Former worker at Calif. prison sentenced to 20 months for sexually abusing inmate
The ex-prison worker was the fifth employee at the facility to be charged with sexual abuse of inmates since June 2021
OAKLAND, Calif. — A former worker at a federal women's prison in California was sentenced Thursday to 20 months in prison for sexually abusing an inmate.
U.S. District Judge Yvonne Gonzalez Rogers sentenced Enrique Chavez to four more months than prosecutors recommended. His term will be followed by 10 years of supervised release.
Chavez pleaded guilty in October to one count of abusive sexual contact with a prisoner at the Federal Correctional Institute, Dublin in the San Francisco Bay Area.
Chavez was the fifth employee at the Dublin prison to be charged with sexual abuse of inmates since June 2021. Others included the prison’s former warden and a chaplain.
Federal prosecutors said Chavez was a food service foreman at Dublin in 2020 when he locked the door to the pantry and fondled an inmate.
The former warden, Ray Garcia, was convicted in December of molesting inmates and forcing them to pose naked in their cells.
Garcia was charged with abusing three inmates between December 2019 and July 2021. He was found guilty of all eight charges and faces up to 15 years in prison.
The former chaplain, James Theodore Highhouse, was sentenced to seven years in prison.
Last year, an Associated Press investigation revealed years of sexual misconduct at FCI Dublin.

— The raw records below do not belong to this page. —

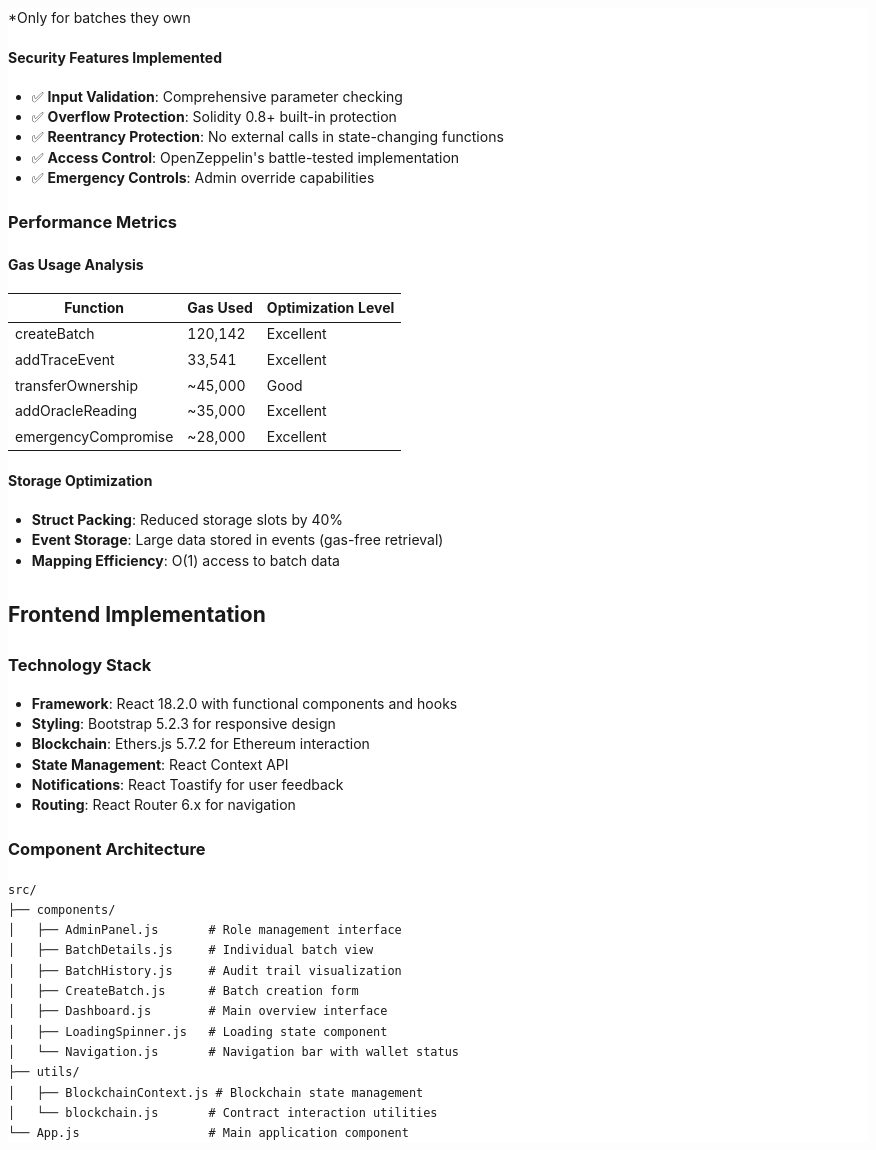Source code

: *Only for batches they own

#### Security Features Implemented
- ✅ **Input Validation**: Comprehensive parameter checking
- ✅ **Overflow Protection**: Solidity 0.8+ built-in protection
- ✅ **Reentrancy Protection**: No external calls in state-changing functions
- ✅ **Access Control**: OpenZeppelin's battle-tested implementation
- ✅ **Emergency Controls**: Admin override capabilities

### Performance Metrics

#### Gas Usage Analysis
| Function | Gas Used | Optimization Level |
|----------|----------|-------------------|
| createBatch | 120,142 | Excellent |
| addTraceEvent | 33,541 | Excellent |
| transferOwnership | ~45,000 | Good |
| addOracleReading | ~35,000 | Excellent |
| emergencyCompromise | ~28,000 | Excellent |

#### Storage Optimization
- **Struct Packing**: Reduced storage slots by 40%
- **Event Storage**: Large data stored in events (gas-free retrieval)
- **Mapping Efficiency**: O(1) access to batch data

## Frontend Implementation

### Technology Stack
- **Framework**: React 18.2.0 with functional components and hooks
- **Styling**: Bootstrap 5.2.3 for responsive design
- **Blockchain**: Ethers.js 5.7.2 for Ethereum interaction
- **State Management**: React Context API
- **Notifications**: React Toastify for user feedback
- **Routing**: React Router 6.x for navigation

### Component Architecture

```
src/
├── components/
│   ├── AdminPanel.js       # Role management interface
│   ├── BatchDetails.js     # Individual batch view
│   ├── BatchHistory.js     # Audit trail visualization
│   ├── CreateBatch.js      # Batch creation form
│   ├── Dashboard.js        # Main overview interface
│   ├── LoadingSpinner.js   # Loading state component
│   └── Navigation.js       # Navigation bar with wallet status
├── utils/
│   ├── BlockchainContext.js # Blockchain state management
│   └── blockchain.js       # Contract interaction utilities
└── App.js                  # Main application component
```
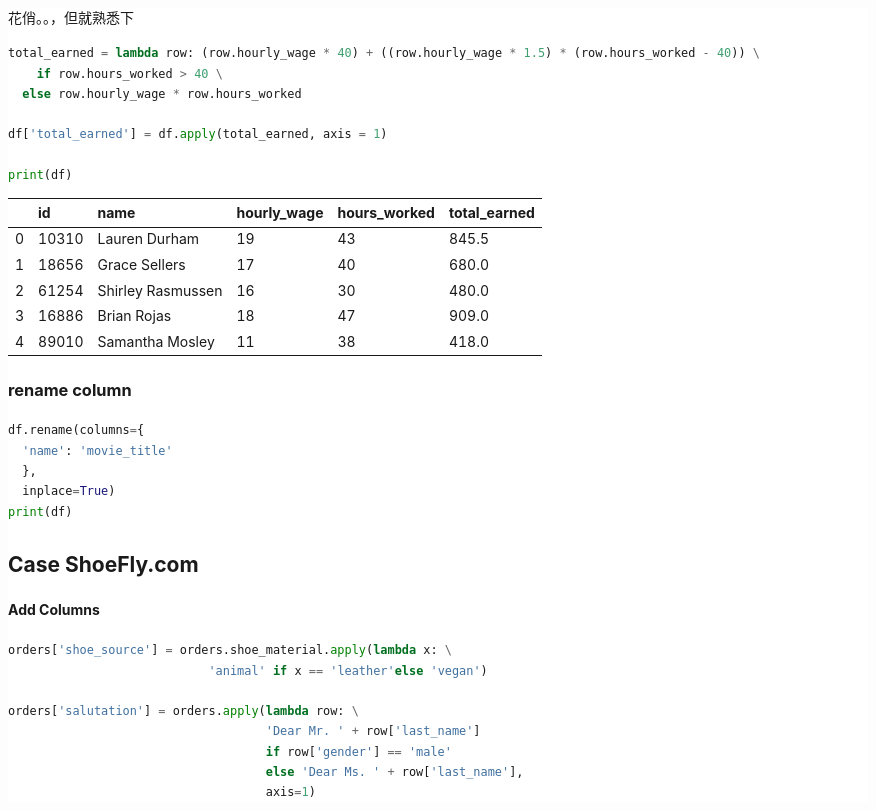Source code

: 

花俏。。，但就熟悉下

```python
total_earned = lambda row: (row.hourly_wage * 40) + ((row.hourly_wage * 1.5) * (row.hours_worked - 40)) \
	if row.hours_worked > 40 \
  else row.hourly_wage * row.hours_worked
  
df['total_earned'] = df.apply(total_earned, axis = 1)

print(df)

```

|      | id    | name              | hourly_wage | hours_worked | total_earned |
| :--- | :---- | :---------------- | :---------- | :----------- | :----------- |
| 0    | 10310 | Lauren Durham     | 19          | 43           | 845.5        |
| 1    | 18656 | Grace Sellers     | 17          | 40           | 680.0        |
| 2    | 61254 | Shirley Rasmussen | 16          | 30           | 480.0        |
| 3    | 16886 | Brian Rojas       | 18          | 47           | 909.0        |
| 4    | 89010 | Samantha Mosley   | 11          | 38           | 418.0        |

### rename column

```python
df.rename(columns={
  'name': 'movie_title'
  }, 
  inplace=True)
print(df)
```



## Case ShoeFly.com

#### Add Columns

```python
orders['shoe_source'] = orders.shoe_material.apply(lambda x: \
                        	'animal' if x == 'leather'else 'vegan')

orders['salutation'] = orders.apply(lambda row: \
                                    'Dear Mr. ' + row['last_name']
                                    if row['gender'] == 'male'
                                    else 'Dear Ms. ' + row['last_name'],
                                    axis=1)
```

The AP also detailed steps that were taken to keep abuse secret, such as ignoring allegations, retaliating against whistleblowers and sending prisoners to solitary confinement or other prisons for reporting abuse.
The U.S. Justice Department and the Bureau of Prisons convened a task force of 18 senior executives to visit Dublin, examine conditions and meet with inmates and staff members.